A scramble in the Villa box presented Torres, Gerrard, and Benayoun all with chances to open the scoring for the home side, but the threesome failed to capitalise with Rafa Benitez left to ponder how the game remained level.
It was a prolonged period of domination for Liverpool which saw Martin O’Neill’s men camped in their own half, happy to soak up the pressure with Gerrard and Lucas Leiva guilty of losing the ball in the final third several times.
Liverpool looked tame. There was no bite to their attacks, and they seemed to lack invention when it came to playing that final killer pass. Not to mention the absence of any width.
Rafa seems content to persevere with Lucas in midfield but the 22-year-old is no replacement for Xabi Alonso. The Brazilian lacks composure, invention, and talent.
Javier Mascherano thrives in the defensive midfield role, hustling and bustling in midfield, sweeping up in front of the back four. But he dearly misses a midfield partner to whom he can offload the ball and spot the industrious runs of Torres and Gerrard further up the park.
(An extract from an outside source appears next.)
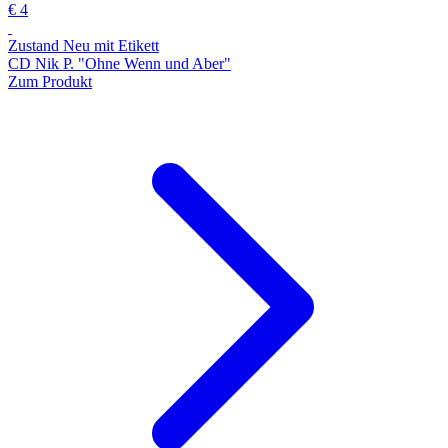
€ 4
Zustand Neu mit Etikett
CD Nik P. "Ohne Wenn und Aber"
Zum Produkt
Jay Spearing surely deserves a chance to shine now and replace the hapless Lucas if the club’s owners are unwilling to dig into their own coffers.
Thirty minutes into the game the deadlock was broken and much to the anguish of the Kop it was the away side who took the lead, after Lucas unfortunately headed past his own keeper. It sparked a simmering Liverpool side to boil over as frustrations started to get the better of both the players and the staff.
Torres was harried wherever he ventured, deprived of any time or space. The Spaniard man-marked referee Martin Atkinson all night, with the official refusing to be bullied by the Liverpool number 9’s constant complaints, which earned him a booking before the end of the night.
A contentious corner was awarded deep into injury time in the first half. Pepe Reina was guilty of abusing the officials instead of organising his defence. This momentary lapse in concentration led to Villa’s second as Curtis Davies strayed from his marker and slipped under the radar of the home side’s zonal marking, the defender heading past a despairing Reina.
Liverpool was impoverished of any width. Yossi Benayoun and Dirk Kuyt aren’t natural wingers and both endured torrid nights, failing to impose themselves on the game.
It left Liverpool looking narrow and leading to a congested midfield overloaded with bodies.
The home side did manage to summon a comeback of sorts at the start of the second half. Roared on by a passionate Anfield crowd, Liverpool enjoyed a lengthy spell of dominance, attempting to grind the opposition into submission.
However Brad Friedel rose to the challenge as he has done so often in the past. The American proved difficult to beat, making himself a large, imposing figure in goal, frustrating Kuyt on several occasions.
Torres did raise hopes briefly when he fired past Friedel into the roof of the net with the spell of Liverpool pressure finally paying dividends.
But it was short lived as Villa reinforced their lead taking back a two-goal cushion, seizing a 3-1 lead.
A reckless Gerrard challenge on Reo Coker allowed Ashley Young to score from the spot under the watchful eye of Fabio Capello.
Three avoidable mistakes condemned Liverpool to a first home loss in two years as it proved the final straw, with last year’s runners-up failing to muster up a comeback.
The Liverpool engine room, already a cylinder short, ran out of gas and slumped to a second loss of the season as a cloud of depression soon overshadowed the stadium.
“Some people think football is a matter of life and death.” The red half of Liverpool can assure you that it’s much more serious than that.